The 2011 theme for World AIDS Day is “Getting To Zero.” The goal is to have Zero New HIV Infections, Zero Discrimination, and Zero AIDS-Related Deaths.
So how do we get to zero?
I have decided to dedicate my life to getting to zero new infections.
One very important factor in getting to zero new infections has to do with changing the image we have of a person who is infected with HIV/AIDS.
When it comes to HIV/AIDS, we should assume that everyone we encounter may be infected. When will we realize that HIV doesn’t have a particular look? I know our minds have been stuck with the image from the late 1980s of those who were infected being White, gay men. We also remember seeing people with AIDS who looked like death. We remember seeing these early victims of AIDS wasting away to the point we could see bones showing through their skin. They had dry lips and open sores.
Well, in 2011, AIDS is a short 4’8’’ young woman with a thick wrist and a pretty face.
The sooner people realize that AIDS does not discriminate and that it is not a gay disease, the sooner the number of new infections will decrease. It is important to point to the data.
Thirty years after the AIDS epidemic burst onto the scene, Blacks rank highest among racial groups in the U.S. infected with the HIV virus. In 2009, African-Americans made up 14 percent of the total U.S. population but accounted for 44 percent of all new HIV infections. Of the total number of new HIV infections in the US among women, 57 percent occurred in Blacks, 21 percent were in whites, and 16 percent were in Hispanics/Latinas.
One in five Americans are HIV positive but do not know it. Could you be that one? Could you have had unprotected sex with that one in five?
A person can have HIV up to 10 years without showing any symptoms, so please do not think you can look at someone and tell that they are HIV positive. While you can be in a safe and loving relationship with a person who is HIV positive, you cannot go into a situation blind.
In 2012, it is important to talk to your sexual partner about HIV and STD testing.
Also, it is important to stress that AIDS does not have to equal a death sentence, but early detection is key in prolonging ones life with HIV/AIDS. This means people have to get tested; HIV testing is the only way you can tell if a person is infected and the only way you can know if treatment is needed.
While there is hope for life after a positive HIV test result, please know this is a costly disease.

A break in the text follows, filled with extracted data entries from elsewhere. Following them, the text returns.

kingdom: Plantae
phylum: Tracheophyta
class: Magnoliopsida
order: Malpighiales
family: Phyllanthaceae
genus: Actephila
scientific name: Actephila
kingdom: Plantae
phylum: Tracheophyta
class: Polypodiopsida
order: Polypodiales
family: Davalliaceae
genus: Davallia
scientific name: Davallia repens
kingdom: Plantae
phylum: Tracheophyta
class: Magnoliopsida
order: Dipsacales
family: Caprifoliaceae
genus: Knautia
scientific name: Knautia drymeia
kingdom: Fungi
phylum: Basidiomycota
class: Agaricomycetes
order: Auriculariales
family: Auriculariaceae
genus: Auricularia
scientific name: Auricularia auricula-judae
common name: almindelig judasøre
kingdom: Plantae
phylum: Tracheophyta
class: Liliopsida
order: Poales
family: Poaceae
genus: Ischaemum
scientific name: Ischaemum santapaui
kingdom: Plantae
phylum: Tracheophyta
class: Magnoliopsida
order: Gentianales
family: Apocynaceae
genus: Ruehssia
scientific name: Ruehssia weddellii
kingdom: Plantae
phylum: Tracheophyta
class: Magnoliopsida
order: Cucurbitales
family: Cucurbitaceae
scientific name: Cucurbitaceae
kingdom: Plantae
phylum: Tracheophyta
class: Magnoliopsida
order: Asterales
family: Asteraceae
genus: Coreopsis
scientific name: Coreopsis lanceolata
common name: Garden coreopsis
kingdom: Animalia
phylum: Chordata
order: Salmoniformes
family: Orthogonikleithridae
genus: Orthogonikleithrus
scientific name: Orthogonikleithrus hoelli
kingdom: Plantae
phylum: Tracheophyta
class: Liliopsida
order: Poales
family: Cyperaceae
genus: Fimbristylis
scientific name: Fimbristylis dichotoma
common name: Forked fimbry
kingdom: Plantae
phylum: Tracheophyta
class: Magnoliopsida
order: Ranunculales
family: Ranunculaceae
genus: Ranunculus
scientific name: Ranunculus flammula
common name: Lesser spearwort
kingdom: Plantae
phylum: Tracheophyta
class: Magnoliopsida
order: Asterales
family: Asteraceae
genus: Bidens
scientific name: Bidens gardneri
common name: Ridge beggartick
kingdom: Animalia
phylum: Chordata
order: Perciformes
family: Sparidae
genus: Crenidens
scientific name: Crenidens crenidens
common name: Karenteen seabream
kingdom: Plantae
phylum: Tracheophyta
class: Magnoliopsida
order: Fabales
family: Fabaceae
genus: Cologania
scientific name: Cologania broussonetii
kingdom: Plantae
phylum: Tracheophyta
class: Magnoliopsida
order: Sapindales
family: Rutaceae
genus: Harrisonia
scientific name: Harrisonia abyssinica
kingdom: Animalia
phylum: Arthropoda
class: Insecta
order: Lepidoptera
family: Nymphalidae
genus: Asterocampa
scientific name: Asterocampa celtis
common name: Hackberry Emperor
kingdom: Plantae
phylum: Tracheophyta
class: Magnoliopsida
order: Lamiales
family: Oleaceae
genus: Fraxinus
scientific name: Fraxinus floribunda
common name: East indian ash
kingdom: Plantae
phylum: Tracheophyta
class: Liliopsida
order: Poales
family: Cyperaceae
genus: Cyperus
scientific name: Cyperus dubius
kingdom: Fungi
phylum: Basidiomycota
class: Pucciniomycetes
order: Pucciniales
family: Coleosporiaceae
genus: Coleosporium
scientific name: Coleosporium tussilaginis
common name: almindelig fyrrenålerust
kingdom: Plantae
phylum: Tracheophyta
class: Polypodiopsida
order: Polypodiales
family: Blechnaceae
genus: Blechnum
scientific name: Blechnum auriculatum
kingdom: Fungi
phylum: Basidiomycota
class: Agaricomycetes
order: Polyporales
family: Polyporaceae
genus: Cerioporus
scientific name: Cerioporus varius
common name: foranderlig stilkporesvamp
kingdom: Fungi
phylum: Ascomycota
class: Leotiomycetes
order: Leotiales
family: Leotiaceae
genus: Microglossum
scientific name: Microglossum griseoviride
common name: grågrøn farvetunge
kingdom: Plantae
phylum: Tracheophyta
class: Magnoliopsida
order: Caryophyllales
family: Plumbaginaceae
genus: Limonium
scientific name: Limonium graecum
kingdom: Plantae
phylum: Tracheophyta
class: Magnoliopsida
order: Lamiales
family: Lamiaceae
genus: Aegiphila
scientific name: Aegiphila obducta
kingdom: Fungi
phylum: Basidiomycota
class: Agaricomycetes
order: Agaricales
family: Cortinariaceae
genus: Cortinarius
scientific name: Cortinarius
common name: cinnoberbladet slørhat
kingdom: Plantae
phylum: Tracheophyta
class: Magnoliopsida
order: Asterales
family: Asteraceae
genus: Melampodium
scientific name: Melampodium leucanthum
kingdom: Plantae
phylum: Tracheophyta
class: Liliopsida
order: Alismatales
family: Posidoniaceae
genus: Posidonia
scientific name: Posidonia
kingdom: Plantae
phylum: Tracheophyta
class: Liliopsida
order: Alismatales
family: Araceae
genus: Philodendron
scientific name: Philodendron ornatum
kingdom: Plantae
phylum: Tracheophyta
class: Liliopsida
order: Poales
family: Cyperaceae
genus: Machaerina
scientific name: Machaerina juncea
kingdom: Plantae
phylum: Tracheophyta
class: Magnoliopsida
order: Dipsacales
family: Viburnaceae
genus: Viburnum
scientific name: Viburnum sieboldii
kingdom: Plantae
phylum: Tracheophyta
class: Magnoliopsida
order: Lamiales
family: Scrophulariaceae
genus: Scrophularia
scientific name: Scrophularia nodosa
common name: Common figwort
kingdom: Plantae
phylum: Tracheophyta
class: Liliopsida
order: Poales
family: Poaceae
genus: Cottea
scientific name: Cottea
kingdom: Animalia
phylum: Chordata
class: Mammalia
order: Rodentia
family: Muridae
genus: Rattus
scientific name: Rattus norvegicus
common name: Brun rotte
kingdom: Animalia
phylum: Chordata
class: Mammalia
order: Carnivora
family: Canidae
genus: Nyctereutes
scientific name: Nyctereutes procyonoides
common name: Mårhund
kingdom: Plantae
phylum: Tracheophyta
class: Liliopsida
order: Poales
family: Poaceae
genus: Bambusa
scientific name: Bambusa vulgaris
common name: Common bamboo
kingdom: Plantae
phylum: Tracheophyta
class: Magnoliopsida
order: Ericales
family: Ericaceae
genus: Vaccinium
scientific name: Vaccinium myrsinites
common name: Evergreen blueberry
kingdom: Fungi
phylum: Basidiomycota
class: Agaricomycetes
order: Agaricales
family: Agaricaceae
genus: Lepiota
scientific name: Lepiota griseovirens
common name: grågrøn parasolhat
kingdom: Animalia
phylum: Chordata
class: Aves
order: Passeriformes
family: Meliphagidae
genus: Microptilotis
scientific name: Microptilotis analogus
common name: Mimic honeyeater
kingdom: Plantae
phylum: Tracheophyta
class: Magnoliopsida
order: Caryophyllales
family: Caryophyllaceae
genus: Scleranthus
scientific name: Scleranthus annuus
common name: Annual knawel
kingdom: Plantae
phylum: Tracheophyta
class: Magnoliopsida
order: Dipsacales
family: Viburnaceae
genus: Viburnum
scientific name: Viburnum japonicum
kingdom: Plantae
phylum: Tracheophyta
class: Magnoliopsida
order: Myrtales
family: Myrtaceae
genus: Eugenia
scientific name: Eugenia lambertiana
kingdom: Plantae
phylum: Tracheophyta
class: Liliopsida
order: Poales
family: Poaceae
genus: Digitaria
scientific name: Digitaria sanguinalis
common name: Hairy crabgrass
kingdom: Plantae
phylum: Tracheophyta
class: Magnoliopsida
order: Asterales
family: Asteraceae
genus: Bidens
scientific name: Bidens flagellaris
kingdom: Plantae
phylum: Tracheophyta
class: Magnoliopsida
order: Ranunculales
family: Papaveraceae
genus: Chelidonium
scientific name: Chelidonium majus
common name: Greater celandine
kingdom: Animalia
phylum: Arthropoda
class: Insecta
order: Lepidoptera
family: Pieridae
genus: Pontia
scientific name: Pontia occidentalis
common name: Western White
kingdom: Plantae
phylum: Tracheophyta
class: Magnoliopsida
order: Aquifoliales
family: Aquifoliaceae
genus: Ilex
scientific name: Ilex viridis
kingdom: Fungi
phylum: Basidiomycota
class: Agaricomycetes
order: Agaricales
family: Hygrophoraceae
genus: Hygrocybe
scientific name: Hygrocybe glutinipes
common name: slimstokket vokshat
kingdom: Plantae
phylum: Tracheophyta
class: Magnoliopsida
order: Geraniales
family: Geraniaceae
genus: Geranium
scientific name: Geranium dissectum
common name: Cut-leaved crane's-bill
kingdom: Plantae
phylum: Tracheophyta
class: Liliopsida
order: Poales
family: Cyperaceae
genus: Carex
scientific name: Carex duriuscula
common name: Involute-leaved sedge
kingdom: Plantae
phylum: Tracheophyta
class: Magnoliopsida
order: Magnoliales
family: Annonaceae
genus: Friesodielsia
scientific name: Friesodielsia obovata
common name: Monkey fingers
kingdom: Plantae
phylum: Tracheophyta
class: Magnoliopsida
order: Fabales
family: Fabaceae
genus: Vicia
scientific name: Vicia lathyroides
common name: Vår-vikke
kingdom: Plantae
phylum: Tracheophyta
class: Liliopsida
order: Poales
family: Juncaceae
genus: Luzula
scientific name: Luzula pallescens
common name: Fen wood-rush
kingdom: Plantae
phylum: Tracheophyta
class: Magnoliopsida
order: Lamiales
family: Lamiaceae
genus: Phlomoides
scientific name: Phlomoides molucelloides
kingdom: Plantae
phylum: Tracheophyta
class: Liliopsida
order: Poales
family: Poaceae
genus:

Many cannot afford the treatment and must depend on government assistance for help with paying for life-saving medications. However, with the recession and so many cutbacks, it is very difficult to obtain the medications you need to survive.
Yes, there is hope but do not use advancements in medication as an excuse to be reckless and take part in risky sexual behavior. As much as I love my life, I would not wish AIDS on my worst enemy. Please take my testimony as a warning of what you do not want to happen to you, and please remember the person who doesn’t believe they are at risk for HIV is the one most at risk.
This World AIDS Day. You can do your part by getting an HIV test and asking your sexual partner to get one as well.